Stephen Hindmarch

Personal information
- Full name: Stephen David Hindmarch
- Date of birth: 16 November 1989 (age 35)
- Place of birth: Penrith, England
- Height: 5 ft 10 in (1.78 m)
- Position(s): Striker

Youth career
- 0000–2006: Carlisle United

Senior career*
- Years: Team / Apps / (Gls)
- 2006–2008: Carlisle United / 7 / (0)
- 2008–2009: Shrewsbury Town / 3 / (0)
- 2010–2011: Workington / 15 / (0)
- 2011–2013: Hawke's Bay United / 27 / (1)
- 2013–2014: Workington / 34 / (2)
- 2014: Kingston

= Stephen Hindmarch =

English footballer

Stephen David Hindmarch (born 16 November 1989) is an English former footballer who played as an attacking midfielder or striker.

==Early life==
Hindmarch was born in Penrith, Cumbria and grew up in the Lake District town of Keswick. When Hindmarch grew up he was a keen footballer and cricket player, and his main strength in cricket was his batting.

==Footballing career==

===Carlisle United===

====Youth====
Hindmarch, aged 14, playing in Carlisle United's Under-14 team, was attracting the interest of Premiership, but he decided to stay with his local professional club, signing YTS forms. After signing for the club, Hindmarch played both for the youth and reserve teams at the Brunton Park club.

====First team====
On 3 September 2006, Hindmarch aged 16 years and 291 days old and a first year YTS player was on the substitutes bench for the game against Cheltenham Town (he was given the squad number 28) after Michael Bridges moved on to Hull City and scoring against Bury's reserve team on 30 August 2006 the game finished 3–3,. this was only Hindmarch's fourth reserve match,. United manager Neil McDonald who was at the game was impressed with the goal. He made his début for the 1st team on 9 September 2006, aged 16 years and 297 days, coming on as an 86th minute substitute replacing Simon Hackney in the process during the 1–1 draw against Northampton Town. He would go on to appear 10 times for Carlisle during the 2006–07 all as substitute, failing to score any goals. During the 2007–08 season Hindmarch failed to regain a first team place and he was released in May 2008.

===Shrewsbury Town===
However, in May 2008, Hindmarch was signed by former Carlisle United manager Paul Simpson for League Two Shrewsbury Town, alongside former teammate Paul Murray. He was among 8 players released after the play-off defeat to Gillingham at Wembley.

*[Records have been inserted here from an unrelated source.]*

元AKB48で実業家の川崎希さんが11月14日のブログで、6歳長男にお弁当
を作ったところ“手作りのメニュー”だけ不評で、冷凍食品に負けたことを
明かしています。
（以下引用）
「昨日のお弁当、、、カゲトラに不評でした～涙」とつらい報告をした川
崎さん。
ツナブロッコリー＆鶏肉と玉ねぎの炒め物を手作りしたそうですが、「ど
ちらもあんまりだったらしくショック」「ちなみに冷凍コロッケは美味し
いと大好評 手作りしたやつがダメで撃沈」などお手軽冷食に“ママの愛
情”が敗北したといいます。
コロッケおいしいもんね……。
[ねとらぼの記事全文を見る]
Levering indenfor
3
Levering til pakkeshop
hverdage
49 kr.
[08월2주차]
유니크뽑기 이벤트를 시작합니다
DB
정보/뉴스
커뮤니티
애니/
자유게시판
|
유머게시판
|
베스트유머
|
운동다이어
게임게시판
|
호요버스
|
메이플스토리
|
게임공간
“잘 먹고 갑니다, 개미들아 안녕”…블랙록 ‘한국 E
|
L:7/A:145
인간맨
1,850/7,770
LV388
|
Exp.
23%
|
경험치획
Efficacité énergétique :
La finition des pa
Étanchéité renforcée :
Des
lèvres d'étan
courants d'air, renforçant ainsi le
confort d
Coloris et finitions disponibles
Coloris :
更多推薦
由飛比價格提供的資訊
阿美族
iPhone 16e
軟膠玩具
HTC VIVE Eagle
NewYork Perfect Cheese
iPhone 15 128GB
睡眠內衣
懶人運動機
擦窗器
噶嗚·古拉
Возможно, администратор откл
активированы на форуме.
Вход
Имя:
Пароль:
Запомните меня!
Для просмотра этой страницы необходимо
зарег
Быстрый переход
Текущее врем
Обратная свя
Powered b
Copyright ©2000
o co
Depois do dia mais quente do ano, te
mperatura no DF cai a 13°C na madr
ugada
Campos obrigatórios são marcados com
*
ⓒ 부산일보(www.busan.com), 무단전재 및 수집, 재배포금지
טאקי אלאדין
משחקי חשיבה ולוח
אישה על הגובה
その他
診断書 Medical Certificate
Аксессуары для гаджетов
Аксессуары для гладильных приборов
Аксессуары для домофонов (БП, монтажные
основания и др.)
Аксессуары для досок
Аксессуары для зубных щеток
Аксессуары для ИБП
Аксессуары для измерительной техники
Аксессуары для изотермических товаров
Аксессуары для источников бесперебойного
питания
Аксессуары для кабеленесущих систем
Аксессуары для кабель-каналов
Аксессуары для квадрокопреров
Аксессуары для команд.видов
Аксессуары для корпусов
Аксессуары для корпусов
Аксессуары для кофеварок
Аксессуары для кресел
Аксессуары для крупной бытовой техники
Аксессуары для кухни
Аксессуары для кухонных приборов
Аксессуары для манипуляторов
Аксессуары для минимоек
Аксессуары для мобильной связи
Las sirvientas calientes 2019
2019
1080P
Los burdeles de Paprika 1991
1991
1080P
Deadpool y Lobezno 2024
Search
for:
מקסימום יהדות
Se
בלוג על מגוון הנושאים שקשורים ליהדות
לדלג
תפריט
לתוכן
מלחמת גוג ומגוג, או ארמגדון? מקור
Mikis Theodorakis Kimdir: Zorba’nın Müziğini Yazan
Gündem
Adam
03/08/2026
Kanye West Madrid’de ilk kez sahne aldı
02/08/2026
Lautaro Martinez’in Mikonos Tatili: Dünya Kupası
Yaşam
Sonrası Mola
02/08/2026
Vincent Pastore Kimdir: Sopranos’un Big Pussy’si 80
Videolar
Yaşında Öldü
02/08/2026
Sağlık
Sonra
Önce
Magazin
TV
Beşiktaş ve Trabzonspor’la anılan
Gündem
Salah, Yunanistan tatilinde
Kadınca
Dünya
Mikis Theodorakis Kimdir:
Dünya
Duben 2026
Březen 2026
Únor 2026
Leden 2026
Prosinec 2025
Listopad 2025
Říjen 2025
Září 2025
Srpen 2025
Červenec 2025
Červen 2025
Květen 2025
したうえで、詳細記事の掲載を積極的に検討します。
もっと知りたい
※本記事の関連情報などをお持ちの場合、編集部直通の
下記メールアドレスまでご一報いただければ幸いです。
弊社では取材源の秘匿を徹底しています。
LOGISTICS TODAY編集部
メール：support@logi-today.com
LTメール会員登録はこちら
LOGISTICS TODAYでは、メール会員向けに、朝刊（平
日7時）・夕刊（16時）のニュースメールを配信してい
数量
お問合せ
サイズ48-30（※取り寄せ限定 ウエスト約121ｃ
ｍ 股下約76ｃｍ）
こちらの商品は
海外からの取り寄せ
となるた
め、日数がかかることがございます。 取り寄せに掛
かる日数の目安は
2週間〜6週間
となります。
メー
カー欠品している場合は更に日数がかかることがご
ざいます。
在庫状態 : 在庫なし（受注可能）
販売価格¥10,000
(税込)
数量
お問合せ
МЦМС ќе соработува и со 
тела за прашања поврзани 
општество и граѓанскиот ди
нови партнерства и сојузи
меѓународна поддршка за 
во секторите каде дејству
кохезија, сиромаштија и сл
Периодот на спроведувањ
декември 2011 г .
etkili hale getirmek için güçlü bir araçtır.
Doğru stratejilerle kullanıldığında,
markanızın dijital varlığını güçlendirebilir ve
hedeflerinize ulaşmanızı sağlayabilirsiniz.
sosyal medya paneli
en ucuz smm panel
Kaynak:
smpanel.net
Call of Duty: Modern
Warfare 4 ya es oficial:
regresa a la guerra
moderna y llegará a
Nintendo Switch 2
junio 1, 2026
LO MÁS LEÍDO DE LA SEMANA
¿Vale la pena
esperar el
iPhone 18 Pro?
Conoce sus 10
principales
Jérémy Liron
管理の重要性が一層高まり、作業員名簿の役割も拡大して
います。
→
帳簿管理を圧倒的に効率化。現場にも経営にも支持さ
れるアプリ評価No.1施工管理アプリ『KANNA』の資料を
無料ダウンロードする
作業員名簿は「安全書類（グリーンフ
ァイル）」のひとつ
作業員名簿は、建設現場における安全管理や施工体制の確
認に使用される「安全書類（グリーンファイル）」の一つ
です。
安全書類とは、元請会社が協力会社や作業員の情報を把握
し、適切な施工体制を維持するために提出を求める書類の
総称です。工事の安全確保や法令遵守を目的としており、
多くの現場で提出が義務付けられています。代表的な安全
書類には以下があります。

On 5 June 2009 Hindmarch joined Workington in the Conference North ahead of the new season. In 2014, he went abroad to Canada to sign with Kingston of the Canadian Soccer League.

==Career statistics==
 Club Performance
| Club | Season | League | FA Cup | League Cup | Europe | Others | Total | | | | | | |
| App | Goals | App | Goals | App | Goals | App | Goals | App | Goals | App | Goals | | |
| Shrewsbury Town | 2008–09 | 0 | 0 | 0 | 0 | 0 | 0 | 0 | 0 | 0 | 0 | 0 | 0 |
| Carlisle United | 2007–08 | 0 | 0 | 0 | 0 | 0 | 0 | 0 | 0 | 0 | 0 | 0 | 0 |
| 2006–07 | 7 | 0 | 1 | 0 | 1 | 0 | 0 | 0 | 1 | 0 | 10 | 0 | |
| Career total | 7 | 0 | 1 | 0 | 1 | 0 | 0 | 0 | 1 | 0 | 10 | 0 | |

== Cricket career ==
Stephen represented the North of England Cricket team at U15 level. He currently plays for his home team Keswick Cricket Club.

==Family==
Stephen's brother, Paul, is a young cricketer at Durham CCC's academy.
In winter 2008 Paul played in Australia for Wanneroo.